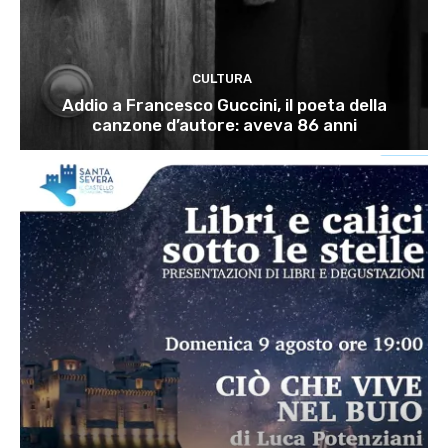
CULTURA
Addio a Francesco Guccini, il poeta della
canzone d’autore: aveva 86 anni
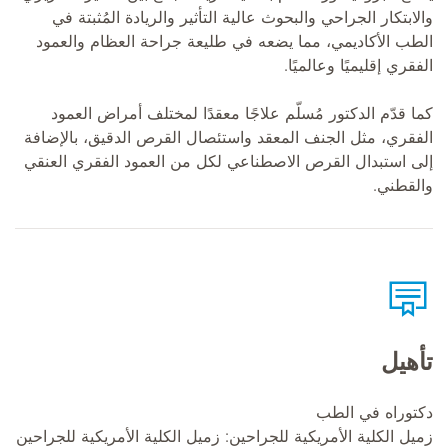
والابتكار الجراحي والبحوث عالية التأثير والريادة المُثبتة في
الطب الأكاديمي، مما يضعه في طليعة جراحة العظام والعمود
الفقري إقليميًا وعالميًا.
كما قدّم الدكتور مُسلّم علاجًا معقدًا لمختلف أمراض العمود
الفقري، مثل الجنف المعقد واستئصال القرص الدقيق، بالإضافة
إلى استبدال القرص الاصطناعي لكل من العمود الفقري العنقي
والقطني.
تأهيل
دكتوراه في الطب
زميل الكلية الأمريكية للجراحين: زميل الكلية الأمريكية للجراحين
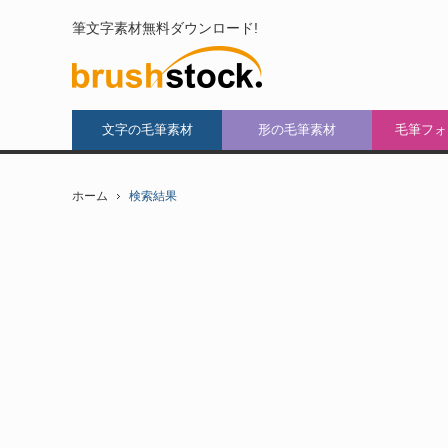
筆文字素材無料ダウンロード!
文字の毛筆素材
形の毛筆素材
毛筆フォ
ホーム
検索結果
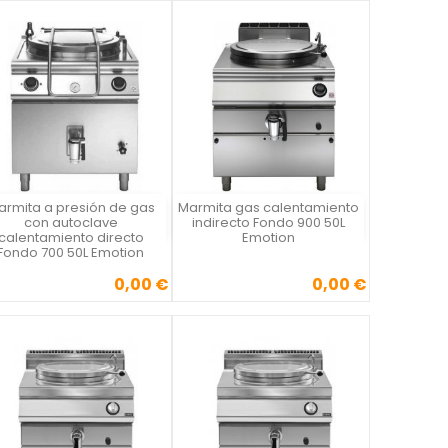
armita a presión de gas
Marmita gas calentamiento
Vista rápida
Vista rápida


con autoclave
indirecto Fondo 900 50L
calentamiento directo
Emotion
Fondo 700 50L Emotion
0,00 €
0,00 €
Precio
Precio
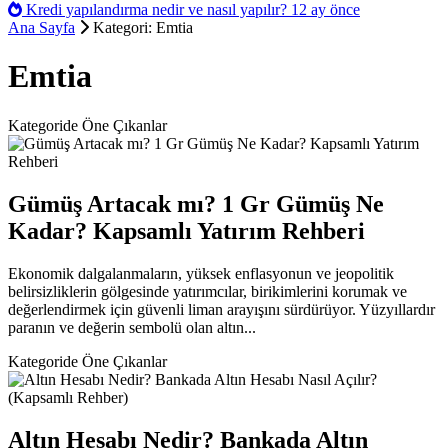
Kredi yapılandırma nedir ve nasıl yapılır?
12 ay önce
Ana Sayfa
Kategori: Emtia
Emtia
Kategoride Öne Çıkanlar
Gümüş Artacak mı? 1 Gr Gümüş Ne
Kadar? Kapsamlı Yatırım Rehberi
Ekonomik dalgalanmaların, yüksek enflasyonun ve jeopolitik
belirsizliklerin gölgesinde yatırımcılar, birikimlerini korumak ve
değerlendirmek için güvenli liman arayışını sürdürüyor. Yüzyıllardır
paranın ve değerin sembolü olan altın...
Kategoride Öne Çıkanlar
Altın Hesabı Nedir? Bankada Altın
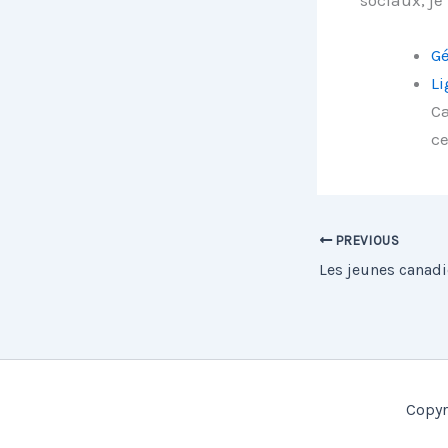
Gé
Li
Ca
ce
PREVIOUS
Copyr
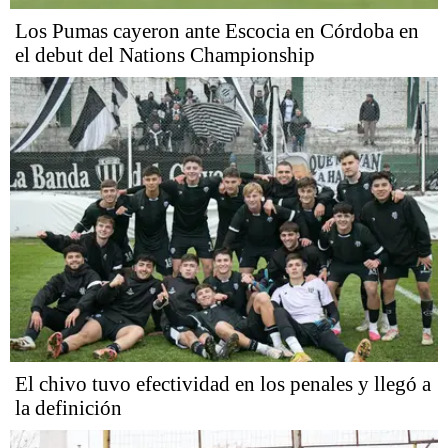
Los Pumas cayeron ante Escocia en Córdoba en
el debut del Nations Championship
El chivo tuvo efectividad en los penales y llegó a
la definición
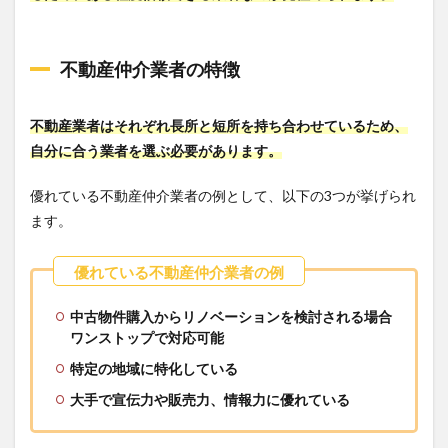
不動産仲介業者の特徴
不動産業者はそれぞれ長所と短所を持ち合わせているため、
自分に合う業者を選ぶ必要があります。
優れている不動産仲介業者の例として、以下の3つが挙げられ
ます。
中古物件購入からリノベーションを検討される場合
ワンストップで対応可能
特定の地域に特化している
大手で宣伝力や販売力、情報力に優れている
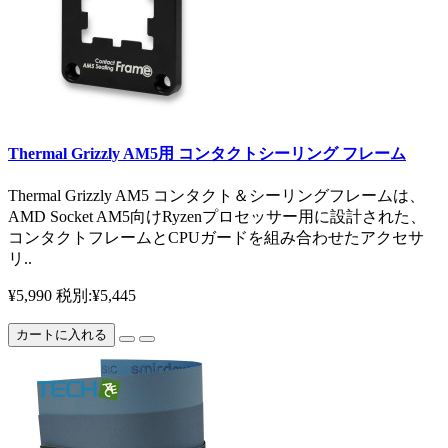
Thermal Grizzly AM5用 コンタクトシーリング フレーム
Thermal Grizzly AM5 コンタクト＆シーリングフレームは、
AMD Socket AM5向けRyzenプロセッサー用に設計された、
コンタクトフレームとCPUガードを組み合わせたアクセサ
リ..
¥5,990
税別:¥5,445
カートに入れる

· · · · ·

Begin with the first line of the entries above and write out each line exactly, ending with the line containing "دكتوراه في الطب". Leave out pictures.

CULTURA
Addio a Francesco Guccini, il poeta della
canzone d’autore: aveva 86 anni
والابتكار الجراحي والبحوث عالية التأثير والريادة المُثبتة في
الطب الأكاديمي، مما يضعه في طليعة جراحة العظام والعمود
الفقري إقليميًا وعالميًا.
كما قدّم الدكتور مُسلّم علاجًا معقدًا لمختلف أمراض العمود
الفقري، مثل الجنف المعقد واستئصال القرص الدقيق، بالإضافة
إلى استبدال القرص الاصطناعي لكل من العمود الفقري العنقي
والقطني.
تأهيل
دكتوراه في الطب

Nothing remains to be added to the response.